■ Supplied material:

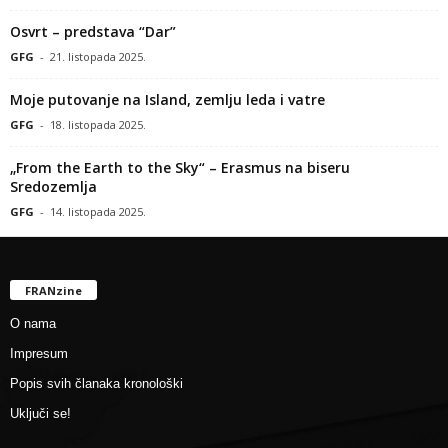
Osvrt – predstava “Dar”
GFG
-
21. listopada 2025.
Moje putovanje na Island, zemlju leda i vatre
GFG
-
18. listopada 2025.
„From the Earth to the Sky“ – Erasmus na biseru
Sredozemlja
GFG
-
14. listopada 2025.
FRANzine
O nama
Impresum
Popis svih članaka kronološki
Uključi se!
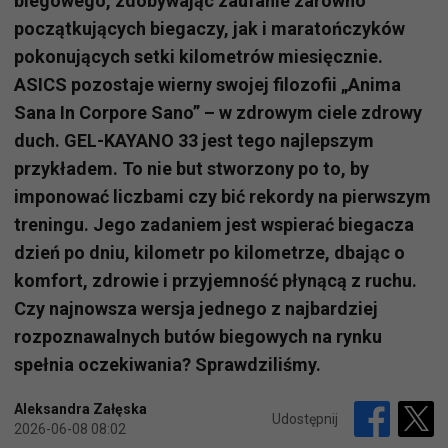
biegowego, zdobywając zaufanie zarówno
początkujących biegaczy, jak i maratończyków
pokonujących setki kilometrów miesięcznie.
ASICS pozostaje wierny swojej filozofii „Anima
Sana In Corpore Sano” – w zdrowym ciele zdrowy
duch. GEL-KAYANO 33 jest tego najlepszym
przykładem. To nie but stworzony po to, by
imponować liczbami czy bić rekordy na pierwszym
treningu. Jego zadaniem jest wspierać biegacza
dzień po dniu, kilometr po kilometrze, dbając o
komfort, zdrowie i przyjemność płynącą z ruchu.
Czy najnowsza wersja jednego z najbardziej
rozpoznawalnych butów biegowych na rynku
spełnia oczekiwania? Sprawdziliśmy.
Aleksandra Załęska
Udostępnij
2026-06-08 08:02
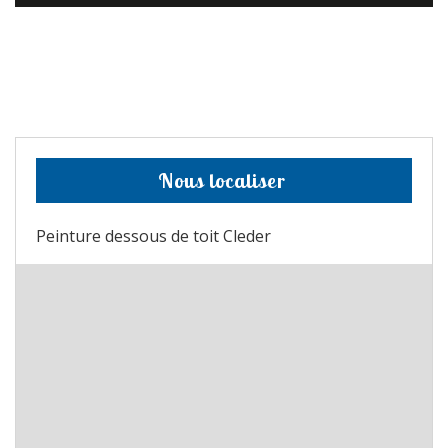
Nous localiser
Peinture dessous de toit Cleder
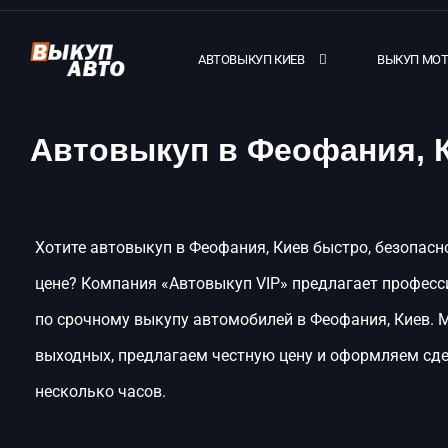
АВТОВЫКУП КИЕВ
ВЫКУП МО
Автовыкуп в Феофания, 
Хотите автовыкуп в Феофания, Киев быстро, безопасн
цене? Компания «Автовыкуп VIP» предлагает професс
по срочному выкупу автомобилей в Феофания, Киев. 
выходных, предлагаем честную цену и оформляем сде
несколько часов.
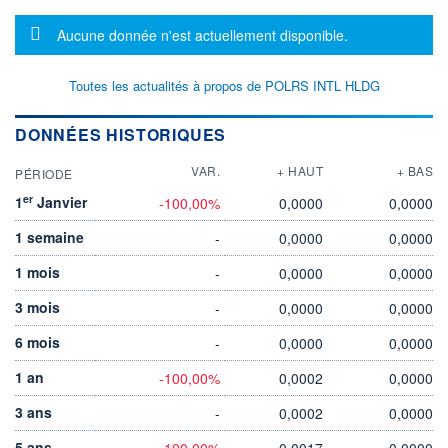
Message d'information
Aucune donnée n'est actuellement disponible.
Toutes les actualités à propos de POLRS INTL HLDG
DONNÉES HISTORIQUES
VAR.
+ HAUT
+ BAS
PÉRIODE
er
1
Janvier
-100,00%
0,0000
0,0000
1 semaine
-
0,0000
0,0000
1 mois
-
0,0000
0,0000
3 mois
-
0,0000
0,0000
6 mois
-
0,0000
0,0000
1 an
-100,00%
0,0002
0,0000
3 ans
-
0,0002
0,0000
5 ans
-100,00%
0,0017
0,0000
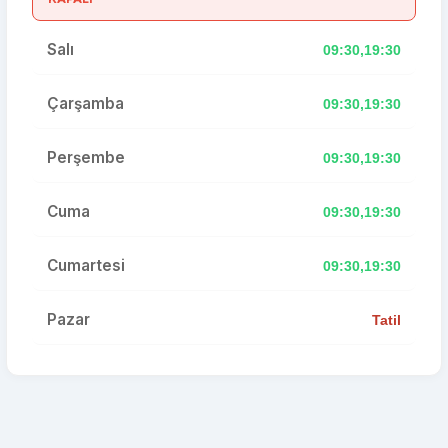
Salı
09:30,19:30
Çarşamba
09:30,19:30
Perşembe
09:30,19:30
Cuma
09:30,19:30
Cumartesi
09:30,19:30
Pazar
Tatil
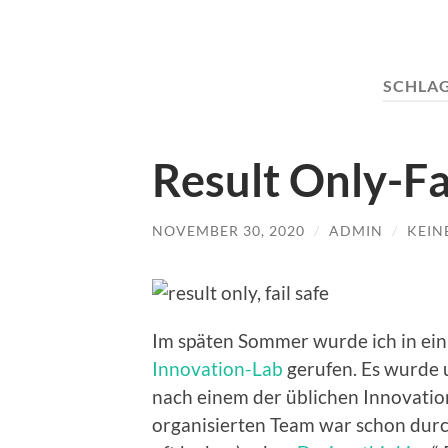
SCHLA
Result Only-Fa
NOVEMBER 30, 2020
/
ADMIN
/
KEIN
Im späten Sommer wurde ich in ein
Innovation-Lab
gerufen. Es wurde 
nach einem der üblichen Innovation
organisierten Team war schon durch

■ Problem requirements:
Taking the records above as input, show every line in which the word "jest" is present.

■ Solved problem:
duch. GEL-KAYANO 33 jest tego najlepszym
treningu. Jego zadaniem jest wspierać biegacza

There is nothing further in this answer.